Return all of the following entries as written, but without the images.
(Beginning of Input data)
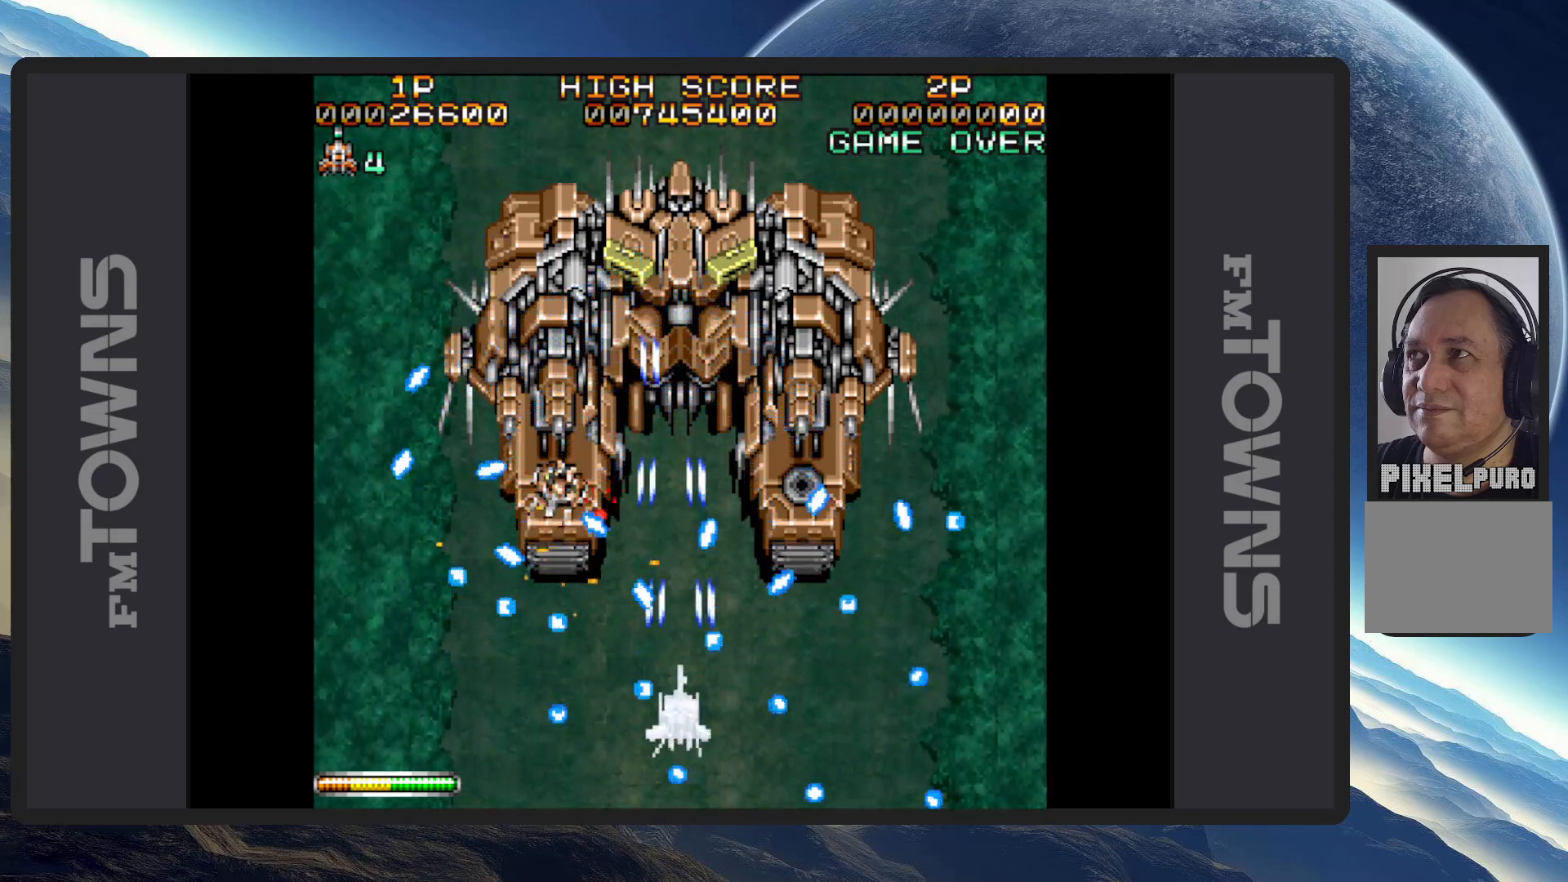
{"buttons": [], "events": [[16, "A", "up"], [66, "A", "down"], [83, "DPAD_RIGHT", "up"], [100, "A", "up"], [116, "DPAD_DOWN", "up"], [150, "A", "down"], [200, "A", "up"], [250, "A", "down"], [283, "A", "up"], [333, "A", "down"], [383, "A", "up"], [417, "A", "down"], [467, "A", "up"]]}
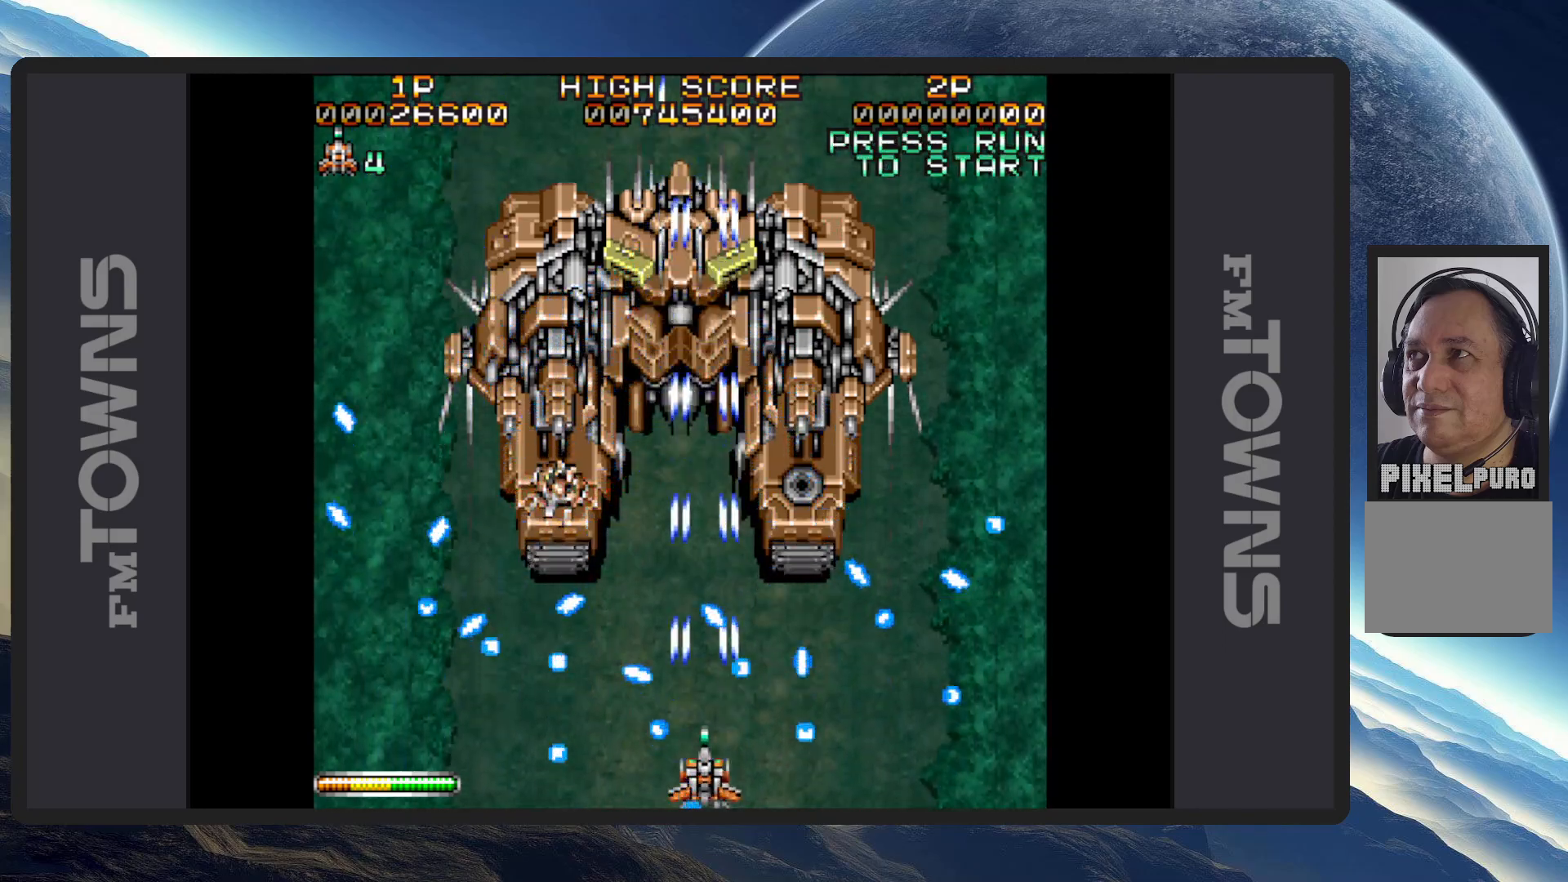
{"buttons": [], "events": [[17, "A", "down"], [33, "DPAD_DOWN", "down"], [50, "A", "up"], [83, "DPAD_DOWN", "up"], [100, "A", "down"], [134, "A", "up"], [134, "DPAD_RIGHT", "down"], [184, "A", "down"], [234, "A", "up"], [284, "A", "down"], [284, "DPAD_RIGHT", "up"], [317, "A", "up"], [367, "A", "down"], [417, "A", "up"], [450, "A", "down"], [501, "A", "up"]]}
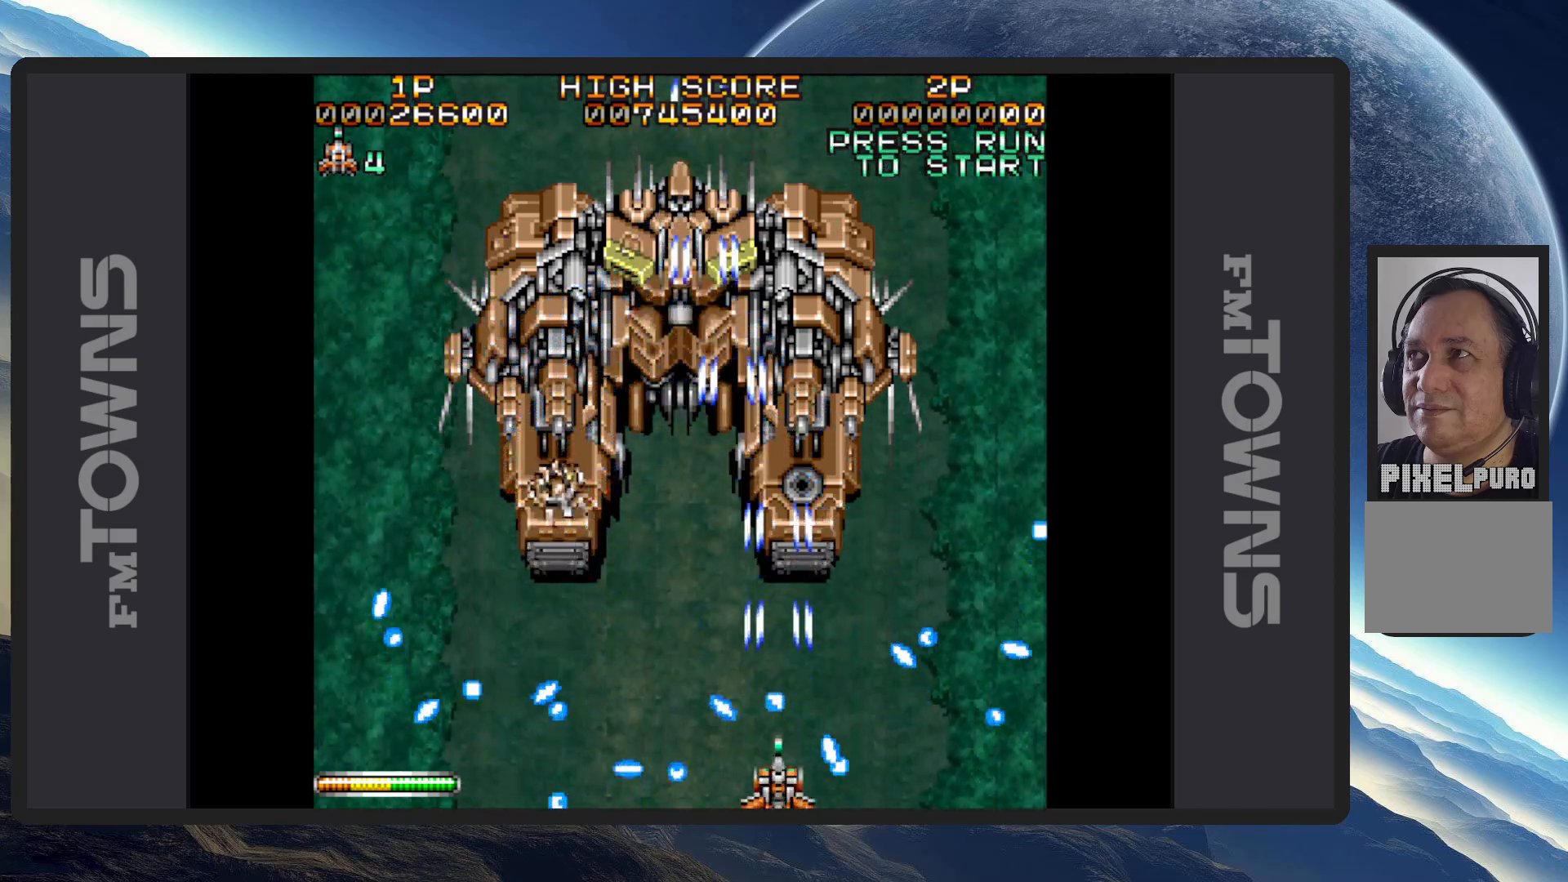
{"buttons": ["A", "DPAD_UP", "DPAD_LEFT"], "events": [[50, "A", "down"], [116, "A", "up"], [133, "A", "down"], [183, "A", "up"], [233, "A", "down"], [266, "A", "up"], [317, "A", "down"], [333, "A", "up"], [400, "A", "down"], [450, "A", "up"], [450, "DPAD_LEFT", "down"], [450, "DPAD_UP", "down"], [483, "A", "down"]]}
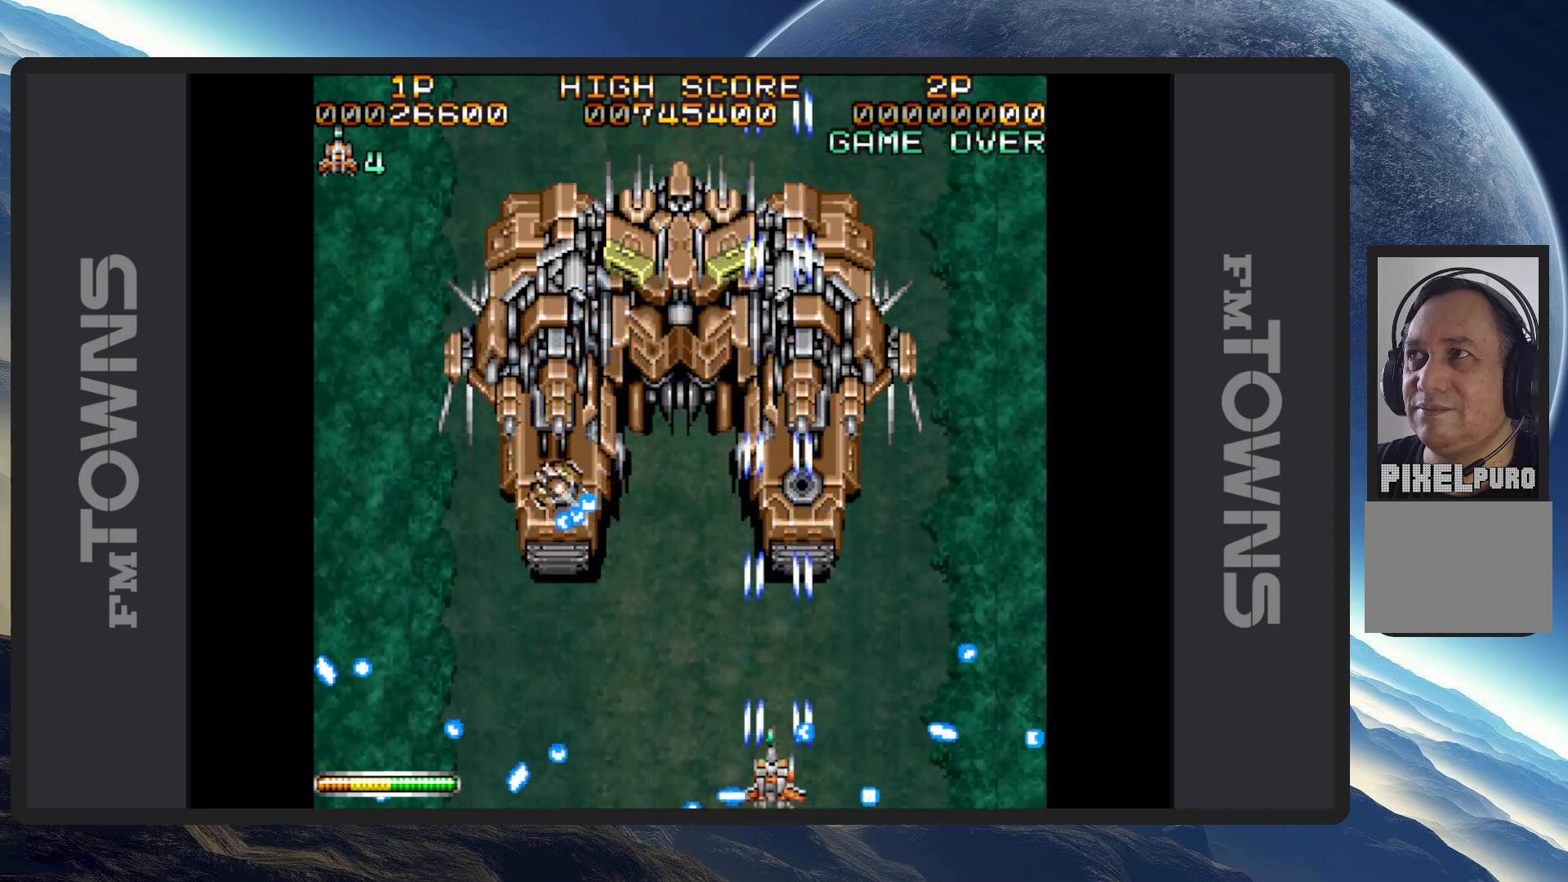
{"buttons": [], "events": [[33, "A", "up"], [83, "A", "down"], [134, "A", "up"], [150, "DPAD_UP", "up"], [167, "A", "down"], [217, "A", "up"], [217, "DPAD_DOWN", "down"], [267, "A", "down"], [300, "A", "up"], [317, "DPAD_DOWN", "up"], [334, "DPAD_LEFT", "up"], [350, "A", "down"], [400, "A", "up"], [434, "A", "down"], [484, "A", "up"]]}
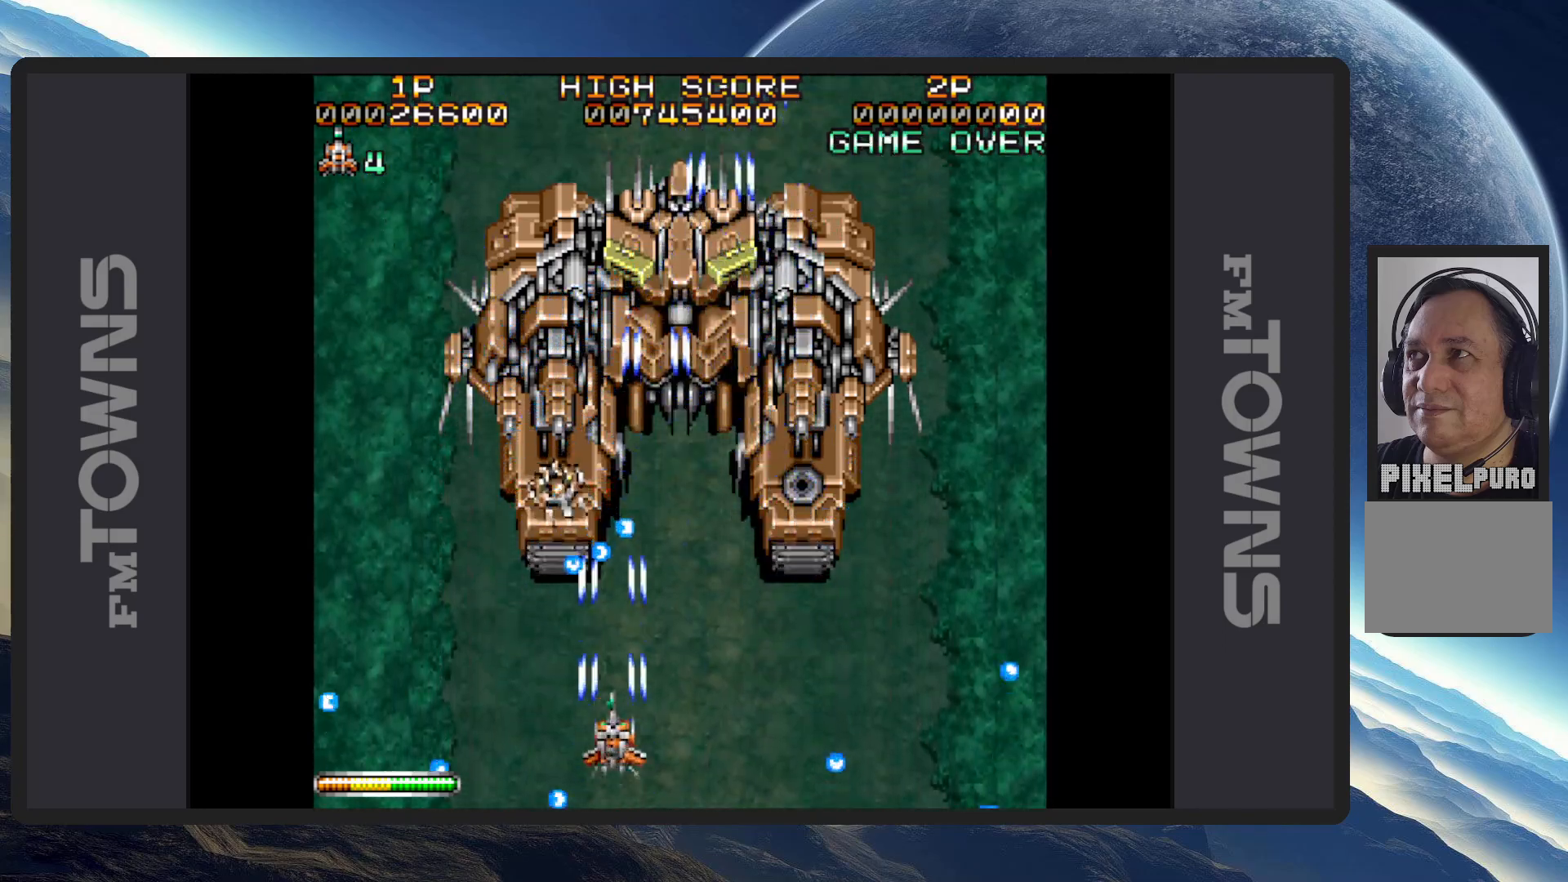
{"buttons": ["A"], "events": [[33, "A", "down"], [66, "A", "up"], [116, "A", "down"], [166, "A", "up"], [200, "A", "down"], [216, "DPAD_LEFT", "down"], [250, "A", "up"], [250, "DPAD_DOWN", "down"], [300, "A", "down"], [317, "DPAD_DOWN", "up"], [333, "A", "up"], [400, "A", "down"], [400, "DPAD_LEFT", "up"], [433, "A", "up"], [467, "A", "down"]]}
(End of Input data)
- **Exercise answer**
{"buttons": [], "events": [[16, "A", "up"], [66, "A", "down"], [83, "DPAD_RIGHT", "up"], [100, "A", "up"], [116, "DPAD_DOWN", "up"], [150, "A", "down"], [200, "A", "up"], [250, "A", "down"], [283, "A", "up"], [333, "A", "down"], [383, "A", "up"], [417, "A", "down"], [467, "A", "up"]]}
{"buttons": [], "events": [[17, "A", "down"], [33, "DPAD_DOWN", "down"], [50, "A", "up"], [83, "DPAD_DOWN", "up"], [100, "A", "down"], [134, "A", "up"], [134, "DPAD_RIGHT", "down"], [184, "A", "down"], [234, "A", "up"], [284, "A", "down"], [284, "DPAD_RIGHT", "up"], [317, "A", "up"], [367, "A", "down"], [417, "A", "up"], [450, "A", "down"], [501, "A", "up"]]}
{"buttons": ["A", "DPAD_UP", "DPAD_LEFT"], "events": [[50, "A", "down"], [116, "A", "up"], [133, "A", "down"], [183, "A", "up"], [233, "A", "down"], [266, "A", "up"], [317, "A", "down"], [333, "A", "up"], [400, "A", "down"], [450, "A", "up"], [450, "DPAD_LEFT", "down"], [450, "DPAD_UP", "down"], [483, "A", "down"]]}
{"buttons": [], "events": [[33, "A", "up"], [83, "A", "down"], [134, "A", "up"], [150, "DPAD_UP", "up"], [167, "A", "down"], [217, "A", "up"], [217, "DPAD_DOWN", "down"], [267, "A", "down"], [300, "A", "up"], [317, "DPAD_DOWN", "up"], [334, "DPAD_LEFT", "up"], [350, "A", "down"], [400, "A", "up"], [434, "A", "down"], [484, "A", "up"]]}
{"buttons": ["A"], "events": [[33, "A", "down"], [66, "A", "up"], [116, "A", "down"], [166, "A", "up"], [200, "A", "down"], [216, "DPAD_LEFT", "down"], [250, "A", "up"], [250, "DPAD_DOWN", "down"], [300, "A", "down"], [317, "DPAD_DOWN", "up"], [333, "A", "up"], [400, "A", "down"], [400, "DPAD_LEFT", "up"], [433, "A", "up"], [467, "A", "down"]]}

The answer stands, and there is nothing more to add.